_Action item_:
Can you write out the entries again, from the first one through the line that contains "Pflegeeinrichtung oder Hospiz", replacing "Kulttuuri ja liikunta" with "Culture and sports" and leaving every other part unchanged?

_Material for this task_:

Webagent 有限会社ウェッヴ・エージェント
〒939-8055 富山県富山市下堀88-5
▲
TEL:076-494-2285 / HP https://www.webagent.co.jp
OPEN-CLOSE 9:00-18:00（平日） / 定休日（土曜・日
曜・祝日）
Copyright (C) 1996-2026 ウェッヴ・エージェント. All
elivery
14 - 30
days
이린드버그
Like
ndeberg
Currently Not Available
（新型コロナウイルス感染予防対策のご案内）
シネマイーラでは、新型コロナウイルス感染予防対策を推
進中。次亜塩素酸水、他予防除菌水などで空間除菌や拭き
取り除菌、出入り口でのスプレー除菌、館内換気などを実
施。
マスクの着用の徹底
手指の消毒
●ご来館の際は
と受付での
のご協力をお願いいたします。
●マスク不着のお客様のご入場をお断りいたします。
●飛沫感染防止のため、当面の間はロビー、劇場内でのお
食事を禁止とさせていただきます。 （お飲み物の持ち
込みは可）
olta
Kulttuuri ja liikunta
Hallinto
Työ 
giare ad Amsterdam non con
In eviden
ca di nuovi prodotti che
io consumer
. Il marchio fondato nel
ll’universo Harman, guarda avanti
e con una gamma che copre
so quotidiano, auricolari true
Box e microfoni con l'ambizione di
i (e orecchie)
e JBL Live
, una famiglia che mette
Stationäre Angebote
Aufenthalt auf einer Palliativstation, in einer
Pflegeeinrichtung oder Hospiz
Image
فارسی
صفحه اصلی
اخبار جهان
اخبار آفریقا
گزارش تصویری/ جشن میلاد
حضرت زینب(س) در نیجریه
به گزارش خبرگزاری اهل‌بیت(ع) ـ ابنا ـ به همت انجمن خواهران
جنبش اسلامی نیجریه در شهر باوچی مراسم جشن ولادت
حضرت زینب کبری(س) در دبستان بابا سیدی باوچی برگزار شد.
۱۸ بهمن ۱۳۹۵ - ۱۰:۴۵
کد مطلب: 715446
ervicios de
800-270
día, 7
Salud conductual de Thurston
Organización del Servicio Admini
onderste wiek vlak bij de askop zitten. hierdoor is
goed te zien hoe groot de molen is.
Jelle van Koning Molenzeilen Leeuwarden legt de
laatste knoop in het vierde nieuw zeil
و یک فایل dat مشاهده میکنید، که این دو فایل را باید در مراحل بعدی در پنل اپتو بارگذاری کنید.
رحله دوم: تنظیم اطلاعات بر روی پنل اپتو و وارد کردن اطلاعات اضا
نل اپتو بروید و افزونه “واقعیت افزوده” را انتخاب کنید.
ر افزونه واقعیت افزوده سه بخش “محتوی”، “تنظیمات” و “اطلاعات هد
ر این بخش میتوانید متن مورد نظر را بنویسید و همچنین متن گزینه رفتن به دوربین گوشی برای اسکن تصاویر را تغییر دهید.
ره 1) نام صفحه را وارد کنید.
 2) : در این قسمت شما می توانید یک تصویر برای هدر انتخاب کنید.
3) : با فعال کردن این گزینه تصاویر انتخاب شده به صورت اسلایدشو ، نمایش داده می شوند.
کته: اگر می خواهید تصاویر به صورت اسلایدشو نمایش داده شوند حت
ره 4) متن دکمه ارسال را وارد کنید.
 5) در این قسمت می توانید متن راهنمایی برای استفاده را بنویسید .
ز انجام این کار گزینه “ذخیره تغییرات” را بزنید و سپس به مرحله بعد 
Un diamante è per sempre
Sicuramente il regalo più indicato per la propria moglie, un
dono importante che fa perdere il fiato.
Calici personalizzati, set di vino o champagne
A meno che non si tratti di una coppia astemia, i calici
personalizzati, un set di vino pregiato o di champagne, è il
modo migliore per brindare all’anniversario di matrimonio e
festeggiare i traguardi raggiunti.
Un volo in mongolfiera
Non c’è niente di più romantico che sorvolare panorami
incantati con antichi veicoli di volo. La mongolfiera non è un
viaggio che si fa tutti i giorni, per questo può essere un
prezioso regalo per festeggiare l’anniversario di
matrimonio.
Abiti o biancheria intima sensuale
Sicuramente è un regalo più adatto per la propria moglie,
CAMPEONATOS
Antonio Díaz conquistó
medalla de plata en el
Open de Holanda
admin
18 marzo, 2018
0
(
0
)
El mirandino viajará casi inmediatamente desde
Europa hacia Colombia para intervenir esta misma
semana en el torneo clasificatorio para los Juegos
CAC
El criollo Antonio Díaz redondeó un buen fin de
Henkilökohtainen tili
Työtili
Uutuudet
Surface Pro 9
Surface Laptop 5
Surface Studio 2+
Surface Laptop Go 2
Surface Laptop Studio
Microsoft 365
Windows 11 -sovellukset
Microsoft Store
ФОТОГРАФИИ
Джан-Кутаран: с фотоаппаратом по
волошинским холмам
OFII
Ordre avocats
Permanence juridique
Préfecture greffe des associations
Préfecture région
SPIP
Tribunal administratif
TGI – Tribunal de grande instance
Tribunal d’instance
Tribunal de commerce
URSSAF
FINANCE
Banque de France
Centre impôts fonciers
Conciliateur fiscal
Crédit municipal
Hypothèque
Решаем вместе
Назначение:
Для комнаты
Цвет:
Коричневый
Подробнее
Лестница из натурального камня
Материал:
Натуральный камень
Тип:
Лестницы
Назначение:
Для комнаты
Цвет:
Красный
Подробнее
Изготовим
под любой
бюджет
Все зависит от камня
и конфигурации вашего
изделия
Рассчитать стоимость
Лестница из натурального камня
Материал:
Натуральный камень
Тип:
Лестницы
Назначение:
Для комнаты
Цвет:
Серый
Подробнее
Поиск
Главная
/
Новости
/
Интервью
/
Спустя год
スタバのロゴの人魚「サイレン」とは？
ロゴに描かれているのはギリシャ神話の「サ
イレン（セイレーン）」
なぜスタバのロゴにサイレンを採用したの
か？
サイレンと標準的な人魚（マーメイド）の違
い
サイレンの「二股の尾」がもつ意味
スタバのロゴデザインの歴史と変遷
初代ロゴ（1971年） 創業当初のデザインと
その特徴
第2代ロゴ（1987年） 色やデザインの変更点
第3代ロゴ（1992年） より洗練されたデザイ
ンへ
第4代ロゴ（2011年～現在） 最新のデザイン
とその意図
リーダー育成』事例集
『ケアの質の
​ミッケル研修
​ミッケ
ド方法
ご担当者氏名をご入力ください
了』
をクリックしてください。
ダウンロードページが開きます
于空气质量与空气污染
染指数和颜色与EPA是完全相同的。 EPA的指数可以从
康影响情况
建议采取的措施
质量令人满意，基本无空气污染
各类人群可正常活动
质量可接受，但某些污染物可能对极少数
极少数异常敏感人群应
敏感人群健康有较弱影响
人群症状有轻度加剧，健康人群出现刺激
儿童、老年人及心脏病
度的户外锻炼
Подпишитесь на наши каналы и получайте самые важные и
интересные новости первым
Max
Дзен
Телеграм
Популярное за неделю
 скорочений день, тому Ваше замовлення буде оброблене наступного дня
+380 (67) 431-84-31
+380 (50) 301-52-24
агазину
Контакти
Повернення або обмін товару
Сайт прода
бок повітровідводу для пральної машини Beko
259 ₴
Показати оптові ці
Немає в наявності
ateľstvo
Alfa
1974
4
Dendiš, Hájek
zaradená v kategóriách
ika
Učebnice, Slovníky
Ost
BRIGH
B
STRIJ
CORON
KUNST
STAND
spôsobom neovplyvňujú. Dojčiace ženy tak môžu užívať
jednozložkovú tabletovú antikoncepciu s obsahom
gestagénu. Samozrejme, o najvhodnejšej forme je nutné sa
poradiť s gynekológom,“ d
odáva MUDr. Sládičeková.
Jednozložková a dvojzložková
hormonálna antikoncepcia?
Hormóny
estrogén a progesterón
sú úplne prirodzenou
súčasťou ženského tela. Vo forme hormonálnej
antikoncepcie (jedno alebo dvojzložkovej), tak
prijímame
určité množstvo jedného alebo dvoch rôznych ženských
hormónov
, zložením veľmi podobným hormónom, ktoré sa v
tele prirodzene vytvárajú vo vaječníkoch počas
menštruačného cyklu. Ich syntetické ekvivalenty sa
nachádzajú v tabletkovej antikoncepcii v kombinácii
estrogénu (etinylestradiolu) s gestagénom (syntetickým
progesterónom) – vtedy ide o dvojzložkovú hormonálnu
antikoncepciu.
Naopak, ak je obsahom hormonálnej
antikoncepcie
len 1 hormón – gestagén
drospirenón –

_Finished task_:
Webagent 有限会社ウェッヴ・エージェント
〒939-8055 富山県富山市下堀88-5
▲
TEL:076-494-2285 / HP https://www.webagent.co.jp
OPEN-CLOSE 9:00-18:00（平日） / 定休日（土曜・日
曜・祝日）
Copyright (C) 1996-2026 ウェッヴ・エージェント. All
elivery
14 - 30
days
이린드버그
Like
ndeberg
Currently Not Available
（新型コロナウイルス感染予防対策のご案内）
シネマイーラでは、新型コロナウイルス感染予防対策を推
進中。次亜塩素酸水、他予防除菌水などで空間除菌や拭き
取り除菌、出入り口でのスプレー除菌、館内換気などを実
施。
マスクの着用の徹底
手指の消毒
●ご来館の際は
と受付での
のご協力をお願いいたします。
●マスク不着のお客様のご入場をお断りいたします。
●飛沫感染防止のため、当面の間はロビー、劇場内でのお
食事を禁止とさせていただきます。 （お飲み物の持ち
込みは可）
olta
Culture and sports
Hallinto
Työ 
giare ad Amsterdam non con
In eviden
ca di nuovi prodotti che
io consumer
. Il marchio fondato nel
ll’universo Harman, guarda avanti
e con una gamma che copre
so quotidiano, auricolari true
Box e microfoni con l'ambizione di
i (e orecchie)
e JBL Live
, una famiglia che mette
Stationäre Angebote
Aufenthalt auf einer Palliativstation, in einer
Pflegeeinrichtung oder Hospiz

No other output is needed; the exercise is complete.